──────── DATASET ────────

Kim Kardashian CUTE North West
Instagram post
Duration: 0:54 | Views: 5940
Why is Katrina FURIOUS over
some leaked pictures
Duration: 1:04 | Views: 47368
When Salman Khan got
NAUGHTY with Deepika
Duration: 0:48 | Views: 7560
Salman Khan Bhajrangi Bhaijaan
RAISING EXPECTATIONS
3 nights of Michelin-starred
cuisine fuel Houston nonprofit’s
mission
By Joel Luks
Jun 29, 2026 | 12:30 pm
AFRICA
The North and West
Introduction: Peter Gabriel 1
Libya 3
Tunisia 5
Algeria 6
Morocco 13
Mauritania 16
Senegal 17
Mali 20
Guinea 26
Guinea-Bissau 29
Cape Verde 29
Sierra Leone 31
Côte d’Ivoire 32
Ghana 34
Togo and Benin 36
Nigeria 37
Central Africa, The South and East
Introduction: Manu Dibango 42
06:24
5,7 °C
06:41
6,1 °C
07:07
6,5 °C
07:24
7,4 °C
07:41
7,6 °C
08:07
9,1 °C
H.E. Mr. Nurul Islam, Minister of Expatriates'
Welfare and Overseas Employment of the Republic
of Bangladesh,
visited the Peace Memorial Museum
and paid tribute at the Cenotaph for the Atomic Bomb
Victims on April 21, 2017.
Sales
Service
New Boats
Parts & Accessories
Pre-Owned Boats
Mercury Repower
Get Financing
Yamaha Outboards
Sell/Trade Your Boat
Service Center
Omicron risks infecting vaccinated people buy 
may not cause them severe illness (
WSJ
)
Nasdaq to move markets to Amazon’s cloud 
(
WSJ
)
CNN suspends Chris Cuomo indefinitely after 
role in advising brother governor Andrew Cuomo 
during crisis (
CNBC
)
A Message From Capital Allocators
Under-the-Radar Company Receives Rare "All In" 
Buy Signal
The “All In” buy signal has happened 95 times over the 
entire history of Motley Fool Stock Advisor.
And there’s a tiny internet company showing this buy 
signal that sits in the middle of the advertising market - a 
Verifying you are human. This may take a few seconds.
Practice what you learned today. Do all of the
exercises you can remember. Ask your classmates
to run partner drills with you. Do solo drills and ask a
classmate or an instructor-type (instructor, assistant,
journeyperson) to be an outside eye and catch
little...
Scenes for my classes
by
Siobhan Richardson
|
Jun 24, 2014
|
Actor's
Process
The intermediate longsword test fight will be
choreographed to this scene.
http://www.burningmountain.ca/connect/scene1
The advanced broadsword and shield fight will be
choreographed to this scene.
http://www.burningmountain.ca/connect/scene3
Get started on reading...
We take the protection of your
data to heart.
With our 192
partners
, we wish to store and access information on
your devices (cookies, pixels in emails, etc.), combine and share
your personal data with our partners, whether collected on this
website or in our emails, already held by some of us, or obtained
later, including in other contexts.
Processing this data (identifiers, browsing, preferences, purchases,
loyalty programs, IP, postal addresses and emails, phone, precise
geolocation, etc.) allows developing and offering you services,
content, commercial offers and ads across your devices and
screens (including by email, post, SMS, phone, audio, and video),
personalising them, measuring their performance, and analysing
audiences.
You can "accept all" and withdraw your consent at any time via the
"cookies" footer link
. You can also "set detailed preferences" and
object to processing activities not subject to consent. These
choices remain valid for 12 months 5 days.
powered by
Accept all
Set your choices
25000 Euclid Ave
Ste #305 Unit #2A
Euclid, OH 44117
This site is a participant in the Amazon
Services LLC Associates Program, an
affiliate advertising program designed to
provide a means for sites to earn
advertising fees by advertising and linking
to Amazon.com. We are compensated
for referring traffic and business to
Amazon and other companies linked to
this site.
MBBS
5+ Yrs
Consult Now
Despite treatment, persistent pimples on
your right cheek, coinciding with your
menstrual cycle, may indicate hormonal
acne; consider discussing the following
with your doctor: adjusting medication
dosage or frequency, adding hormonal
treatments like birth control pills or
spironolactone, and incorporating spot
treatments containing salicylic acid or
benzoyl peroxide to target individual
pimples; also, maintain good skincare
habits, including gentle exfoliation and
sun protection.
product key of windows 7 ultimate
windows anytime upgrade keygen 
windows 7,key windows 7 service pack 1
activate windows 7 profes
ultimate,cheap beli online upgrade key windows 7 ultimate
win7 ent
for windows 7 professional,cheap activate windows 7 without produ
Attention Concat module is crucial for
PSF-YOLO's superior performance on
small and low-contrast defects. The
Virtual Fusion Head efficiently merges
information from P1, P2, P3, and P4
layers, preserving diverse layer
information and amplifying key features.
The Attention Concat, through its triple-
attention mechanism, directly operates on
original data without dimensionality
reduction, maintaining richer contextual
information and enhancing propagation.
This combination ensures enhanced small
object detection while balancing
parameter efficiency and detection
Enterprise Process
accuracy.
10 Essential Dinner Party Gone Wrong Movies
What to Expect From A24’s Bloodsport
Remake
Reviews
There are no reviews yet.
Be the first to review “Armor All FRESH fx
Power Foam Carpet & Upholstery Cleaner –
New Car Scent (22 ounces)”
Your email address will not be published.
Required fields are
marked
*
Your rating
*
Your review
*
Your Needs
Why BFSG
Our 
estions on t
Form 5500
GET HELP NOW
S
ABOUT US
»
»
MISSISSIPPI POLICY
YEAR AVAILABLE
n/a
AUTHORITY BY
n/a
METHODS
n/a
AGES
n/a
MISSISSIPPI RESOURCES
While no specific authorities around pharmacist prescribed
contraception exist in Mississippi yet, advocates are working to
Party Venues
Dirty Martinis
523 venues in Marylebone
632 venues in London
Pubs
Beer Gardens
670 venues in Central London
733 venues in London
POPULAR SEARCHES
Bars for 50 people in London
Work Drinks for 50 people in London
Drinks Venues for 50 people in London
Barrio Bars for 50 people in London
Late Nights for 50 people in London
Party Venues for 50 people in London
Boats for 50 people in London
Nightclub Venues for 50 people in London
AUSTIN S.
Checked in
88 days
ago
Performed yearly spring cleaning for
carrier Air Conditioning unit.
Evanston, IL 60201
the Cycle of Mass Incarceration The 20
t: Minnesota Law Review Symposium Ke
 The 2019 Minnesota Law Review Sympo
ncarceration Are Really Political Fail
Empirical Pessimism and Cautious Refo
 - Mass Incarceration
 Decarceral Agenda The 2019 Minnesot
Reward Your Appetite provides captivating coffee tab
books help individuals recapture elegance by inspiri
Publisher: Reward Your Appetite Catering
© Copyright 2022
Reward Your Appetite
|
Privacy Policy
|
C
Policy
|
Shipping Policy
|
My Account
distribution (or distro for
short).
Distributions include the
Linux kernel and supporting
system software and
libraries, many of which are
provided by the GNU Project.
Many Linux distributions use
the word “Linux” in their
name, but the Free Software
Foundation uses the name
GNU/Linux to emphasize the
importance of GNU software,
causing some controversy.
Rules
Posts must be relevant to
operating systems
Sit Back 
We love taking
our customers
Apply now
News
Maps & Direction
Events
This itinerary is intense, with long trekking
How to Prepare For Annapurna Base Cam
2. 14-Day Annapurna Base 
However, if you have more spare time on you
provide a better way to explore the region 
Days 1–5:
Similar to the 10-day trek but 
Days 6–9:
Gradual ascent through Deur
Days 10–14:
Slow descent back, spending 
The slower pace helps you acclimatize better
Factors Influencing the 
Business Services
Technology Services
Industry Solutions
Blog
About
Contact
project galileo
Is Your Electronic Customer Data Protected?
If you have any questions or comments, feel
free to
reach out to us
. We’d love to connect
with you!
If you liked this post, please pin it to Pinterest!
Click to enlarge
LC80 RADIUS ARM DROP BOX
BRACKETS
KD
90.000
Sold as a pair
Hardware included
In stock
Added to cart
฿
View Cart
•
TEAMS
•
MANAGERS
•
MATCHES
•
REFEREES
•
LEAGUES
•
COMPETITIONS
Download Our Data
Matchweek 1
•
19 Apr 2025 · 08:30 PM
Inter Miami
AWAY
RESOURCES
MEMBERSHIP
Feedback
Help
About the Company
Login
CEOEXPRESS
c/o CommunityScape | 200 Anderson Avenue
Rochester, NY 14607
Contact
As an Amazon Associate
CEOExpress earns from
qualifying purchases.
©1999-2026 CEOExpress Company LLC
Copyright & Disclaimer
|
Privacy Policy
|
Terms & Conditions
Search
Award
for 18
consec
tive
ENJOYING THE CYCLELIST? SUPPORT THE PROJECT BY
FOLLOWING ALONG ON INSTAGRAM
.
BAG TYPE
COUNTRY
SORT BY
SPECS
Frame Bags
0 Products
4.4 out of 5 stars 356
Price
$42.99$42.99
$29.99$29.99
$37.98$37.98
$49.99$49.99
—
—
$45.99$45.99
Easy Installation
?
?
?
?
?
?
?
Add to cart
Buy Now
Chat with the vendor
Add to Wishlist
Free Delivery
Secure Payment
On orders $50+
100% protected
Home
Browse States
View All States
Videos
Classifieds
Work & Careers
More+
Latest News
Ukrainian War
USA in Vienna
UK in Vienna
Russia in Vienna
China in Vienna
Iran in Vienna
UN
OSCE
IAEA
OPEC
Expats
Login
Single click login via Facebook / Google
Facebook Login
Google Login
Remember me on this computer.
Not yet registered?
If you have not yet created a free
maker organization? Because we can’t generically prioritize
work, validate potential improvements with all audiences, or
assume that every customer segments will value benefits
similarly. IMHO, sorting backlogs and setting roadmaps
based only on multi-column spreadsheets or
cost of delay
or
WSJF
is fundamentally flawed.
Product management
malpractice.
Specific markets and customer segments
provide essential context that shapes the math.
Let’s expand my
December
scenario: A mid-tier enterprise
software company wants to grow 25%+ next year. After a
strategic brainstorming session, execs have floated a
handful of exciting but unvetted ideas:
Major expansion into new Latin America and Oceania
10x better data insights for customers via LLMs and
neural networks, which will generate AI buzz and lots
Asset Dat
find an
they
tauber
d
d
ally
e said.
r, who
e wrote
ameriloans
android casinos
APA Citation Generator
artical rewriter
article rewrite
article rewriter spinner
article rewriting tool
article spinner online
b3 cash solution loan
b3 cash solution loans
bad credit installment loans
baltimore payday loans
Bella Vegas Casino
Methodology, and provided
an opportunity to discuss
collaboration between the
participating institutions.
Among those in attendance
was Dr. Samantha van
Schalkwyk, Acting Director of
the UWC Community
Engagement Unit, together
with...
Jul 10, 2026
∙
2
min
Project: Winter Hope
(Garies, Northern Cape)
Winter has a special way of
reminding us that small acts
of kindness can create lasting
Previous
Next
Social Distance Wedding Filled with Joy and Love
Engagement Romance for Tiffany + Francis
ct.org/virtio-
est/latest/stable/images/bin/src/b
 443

────────

Count the lines of the material above that contain the string "Concat", treating uppercase and lowercase letters as different. Give only the number.

[RESPONSE BELOW]
2